Dealing with double standards
(Nimue)
I’ve come to the conclusion this year that I need to challenge myself round the issue of double standards. It’s something I’m seeing as increasingly problematic, and that I need to change. I’ve a long history of being prone to having double standards, and that needs to stop.
If there’s one rule for one person, and a different rule for someone else, there’s not a lot of scope for fairness and justice.
What I’ve been working with are thought forms like ‘everyone is doing their best’ and ‘if I can fix things then it’s on me to fix things’. What I ask of myself is not what I ask of other people. I think I need to put a lot less pressure on myself, and to hold other people to higher standards.
I want to believe the best of everyone. I get very uncomfortable when that thought is hard to hold. I want to believe that everyone is doing their best – limited by resources, personal struggles etc etc. We’re all doing our best – that seems like a kind and helpful position to hold. Where it falls down is when there’s every reason to think a person could do better and just can’t be bothered or doesn’t see the point. I’m exploring the implications of being a bit less accepting and a bit more willing to hold people to account.
Acceptance is a path that in the short term reduces conflict. It tends to reduce other people’s discomfort at my own expense. It can be a way of supporting and enabling problematic behaviour, and it’s that last element that has me looking hard at my own choices right now. If I let things go, if I make all the problems my problems, and I don’t hold people to the same standards as I hold myself, what am I allowing?
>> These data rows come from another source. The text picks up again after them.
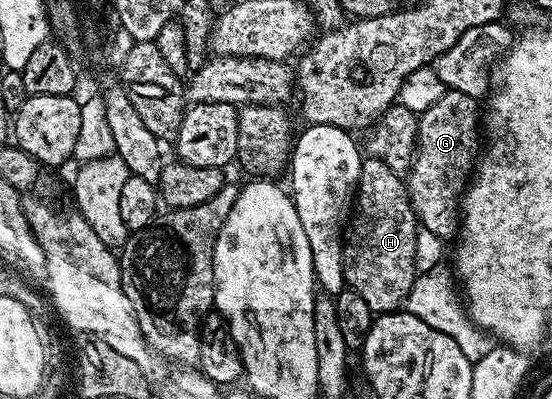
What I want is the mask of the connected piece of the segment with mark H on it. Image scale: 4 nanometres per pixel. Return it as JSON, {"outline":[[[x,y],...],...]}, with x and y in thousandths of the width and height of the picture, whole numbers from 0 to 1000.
{"outline":[[[658,398],[638,539],[620,604],[620,664],[625,719],[652,737],[678,784],[712,782],[734,764],[754,694],[759,569],[734,449],[696,406]]]}

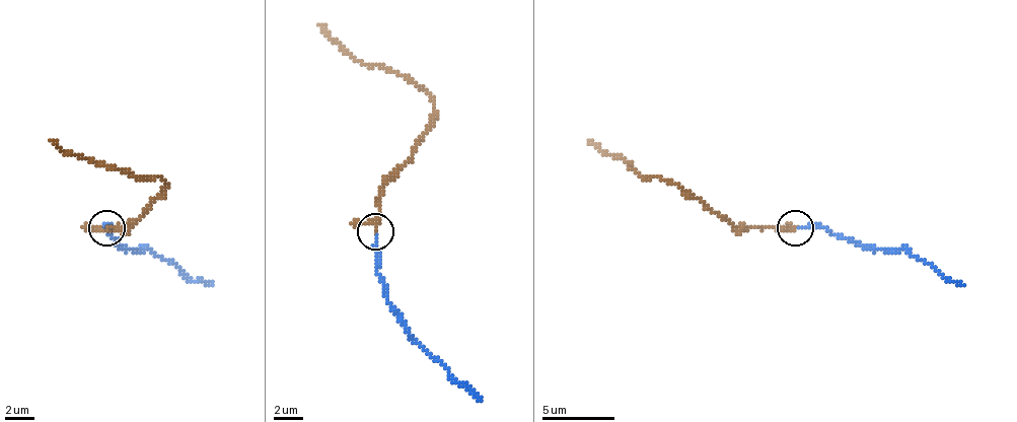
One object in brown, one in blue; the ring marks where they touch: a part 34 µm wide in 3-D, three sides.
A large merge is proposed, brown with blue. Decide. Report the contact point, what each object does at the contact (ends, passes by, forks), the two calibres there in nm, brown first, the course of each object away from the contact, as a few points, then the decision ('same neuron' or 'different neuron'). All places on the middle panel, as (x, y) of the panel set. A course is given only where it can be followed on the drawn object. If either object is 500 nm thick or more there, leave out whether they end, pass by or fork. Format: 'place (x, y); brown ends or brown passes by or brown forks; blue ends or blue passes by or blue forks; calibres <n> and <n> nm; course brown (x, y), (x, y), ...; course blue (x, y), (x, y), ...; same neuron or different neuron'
place (375, 231); brown passes by; blue ends; calibres 150 and 140 nm; course brown (376, 230), (379, 188), (427, 133), (434, 104), (402, 75), (351, 57), (318, 24); course blue (376, 234), (376, 263), (390, 310), (420, 343), (481, 401); same neuron

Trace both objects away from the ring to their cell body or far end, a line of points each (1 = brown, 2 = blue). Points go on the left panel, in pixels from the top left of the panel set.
1: (107, 227), (129, 227), (158, 198), (165, 184), (64, 155), (50, 140)
2: (107, 227), (115, 241), (151, 249), (191, 281), (212, 285)

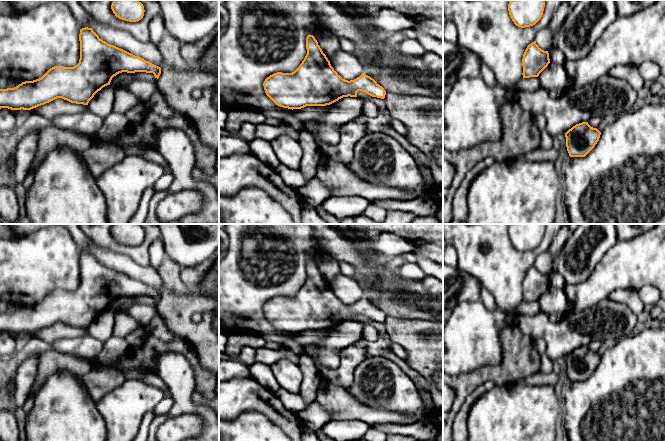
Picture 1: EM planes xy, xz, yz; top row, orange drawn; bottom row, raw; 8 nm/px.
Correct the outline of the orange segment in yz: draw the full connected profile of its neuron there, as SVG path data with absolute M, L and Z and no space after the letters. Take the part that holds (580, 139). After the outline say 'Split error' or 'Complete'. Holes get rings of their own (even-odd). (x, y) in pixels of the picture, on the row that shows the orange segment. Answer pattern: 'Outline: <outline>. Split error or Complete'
Outline: M588 122L576 124L565 133L570 157L585 157L599 141L601 132Z. Complete

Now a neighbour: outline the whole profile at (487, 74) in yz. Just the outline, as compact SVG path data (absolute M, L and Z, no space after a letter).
M485 64L481 65L481 77L491 87L498 86L499 83L493 71Z

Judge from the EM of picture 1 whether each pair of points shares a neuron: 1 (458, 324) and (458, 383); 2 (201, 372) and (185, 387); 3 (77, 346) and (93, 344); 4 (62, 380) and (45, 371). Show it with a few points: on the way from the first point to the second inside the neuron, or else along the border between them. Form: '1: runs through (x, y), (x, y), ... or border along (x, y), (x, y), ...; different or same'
1: border along (481, 368), (453, 376); different
2: border along (185, 357), (193, 369), (196, 393); different
3: runs through (81, 346), (89, 346); same
4: border along (75, 375), (69, 372), (51, 374), (36, 392); different

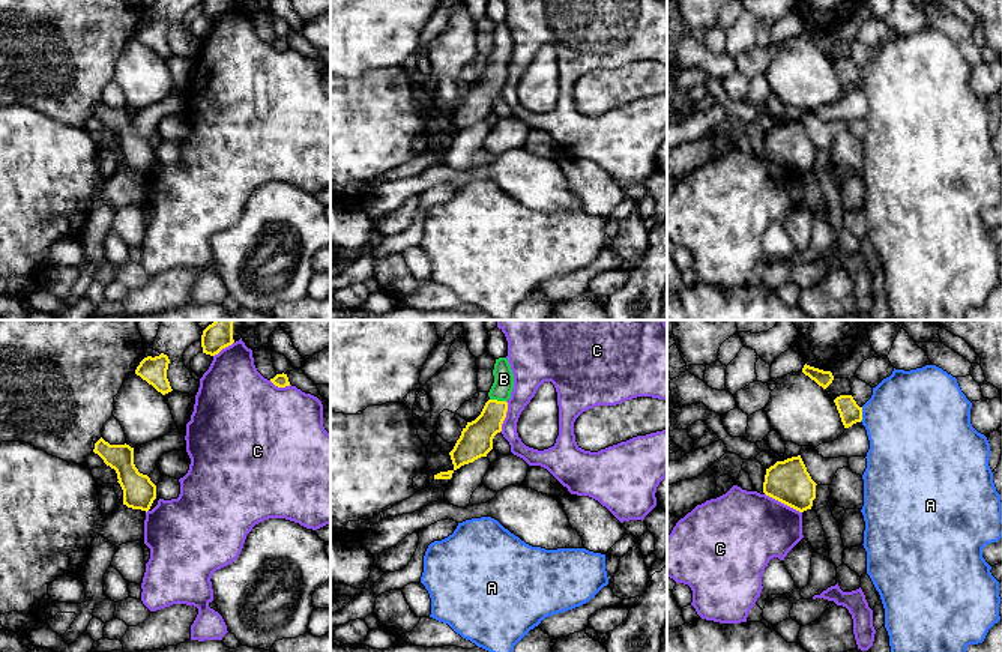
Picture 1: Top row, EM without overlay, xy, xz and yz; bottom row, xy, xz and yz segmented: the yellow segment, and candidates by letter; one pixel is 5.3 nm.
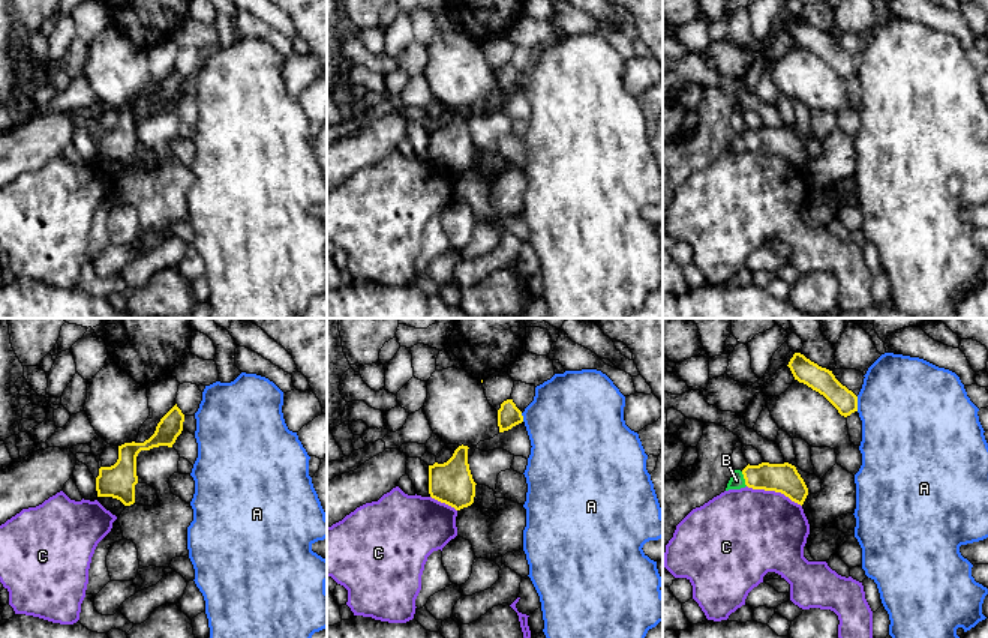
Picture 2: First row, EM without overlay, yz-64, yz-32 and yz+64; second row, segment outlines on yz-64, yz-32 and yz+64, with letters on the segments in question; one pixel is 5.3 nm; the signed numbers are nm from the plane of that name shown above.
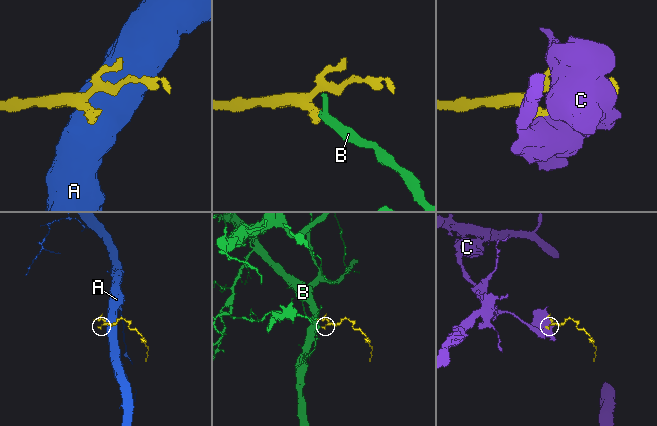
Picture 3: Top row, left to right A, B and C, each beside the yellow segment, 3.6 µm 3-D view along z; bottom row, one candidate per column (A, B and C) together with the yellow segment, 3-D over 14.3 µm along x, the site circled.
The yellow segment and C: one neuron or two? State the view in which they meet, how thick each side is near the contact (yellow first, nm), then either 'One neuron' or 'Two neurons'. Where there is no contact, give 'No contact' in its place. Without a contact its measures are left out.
Touches yellow in yz. Thickness 220 nm (yellow) against 420 nm. Two neurons

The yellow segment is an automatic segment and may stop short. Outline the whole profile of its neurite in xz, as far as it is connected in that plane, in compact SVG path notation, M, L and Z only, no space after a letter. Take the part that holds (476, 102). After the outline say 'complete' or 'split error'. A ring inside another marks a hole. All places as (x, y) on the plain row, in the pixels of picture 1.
M506 21L496 23L494 47L488 56L490 63L485 66L481 78L467 86L454 113L449 116L454 134L464 128L473 126L493 113L493 102L502 95L502 87L508 75L508 63L514 53L514 38Z | split error

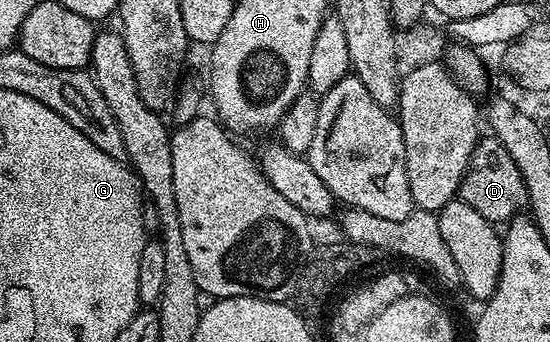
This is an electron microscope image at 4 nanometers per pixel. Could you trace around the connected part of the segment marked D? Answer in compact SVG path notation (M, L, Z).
M494 137L478 138L471 153L469 168L461 182L459 198L467 205L471 205L471 209L475 209L475 213L480 213L489 223L505 225L520 212L517 211L520 207L526 206L527 197L524 179L507 149Z

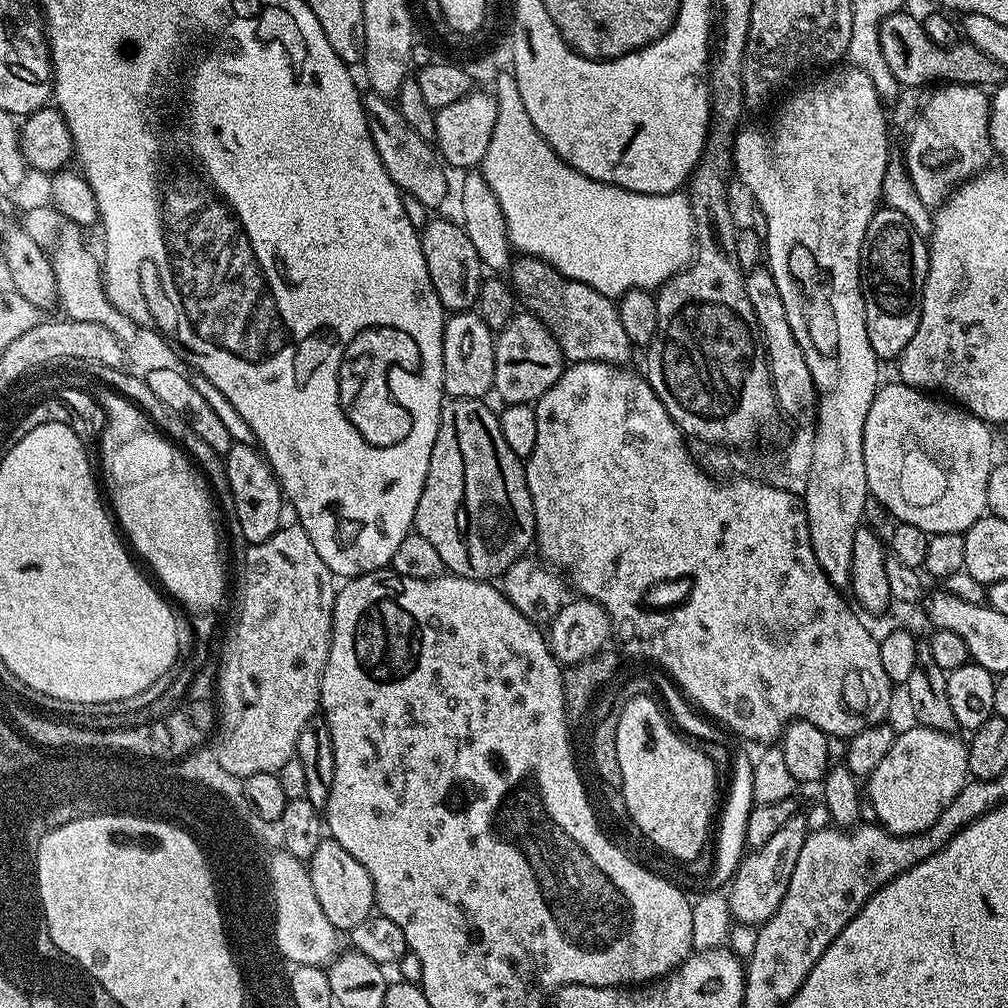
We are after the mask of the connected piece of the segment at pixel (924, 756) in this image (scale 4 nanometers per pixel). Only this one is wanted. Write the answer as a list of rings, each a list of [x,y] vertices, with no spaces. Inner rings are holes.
[[[911,726],[903,733],[902,731],[897,735],[895,742],[890,746],[886,758],[882,758],[882,762],[878,762],[878,766],[866,778],[866,800],[872,803],[872,812],[875,819],[878,821],[880,827],[888,832],[893,832],[895,836],[913,836],[919,832],[926,832],[930,826],[934,826],[934,822],[938,818],[938,814],[942,814],[942,810],[946,806],[950,806],[950,802],[954,802],[954,798],[958,798],[958,794],[964,789],[965,784],[968,783],[970,777],[968,775],[968,746],[962,739],[959,740],[959,735],[951,732],[943,732],[942,730],[934,730],[933,728],[922,728],[919,726]]]

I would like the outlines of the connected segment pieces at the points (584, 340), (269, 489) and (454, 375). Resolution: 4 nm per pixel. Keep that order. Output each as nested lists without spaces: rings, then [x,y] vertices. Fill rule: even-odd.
[[[523,254],[512,261],[510,283],[519,303],[551,330],[565,361],[631,365],[634,346],[626,338],[626,330],[622,330],[620,309],[613,297],[598,294],[598,290],[566,278],[536,256]]]
[[[233,443],[224,461],[229,493],[233,495],[231,511],[236,514],[236,524],[248,544],[261,544],[273,536],[282,526],[280,515],[286,512],[284,493],[280,491],[272,467],[264,459],[259,447],[252,444]]]
[[[454,312],[445,319],[442,358],[444,359],[444,390],[453,400],[478,400],[493,391],[496,342],[492,329],[475,312]]]

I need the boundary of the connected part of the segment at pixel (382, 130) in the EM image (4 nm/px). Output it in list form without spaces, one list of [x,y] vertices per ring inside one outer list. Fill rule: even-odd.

I’ve been thing a lot about my own experiences of other people’s double standards over the years, and how that’s impacted on me. If something matters when it affects someone else, but it doesn’t matter when it’s me being affected, that’s felt really dehumanising. When other people’s mistakes have been forgivable, but mine have not, that’s been painful. I’ve internalised too much of that. The double standards have informed my sense of self worth. It’s a lot to square up to.
I can do better than this. I’m not going to demand supernatural levels of perfection of myself. I’m giving myself permission to be more human, and more whole and from here I’m going to stop saying ‘everyone is doing their best’ to myself when someone hurts me.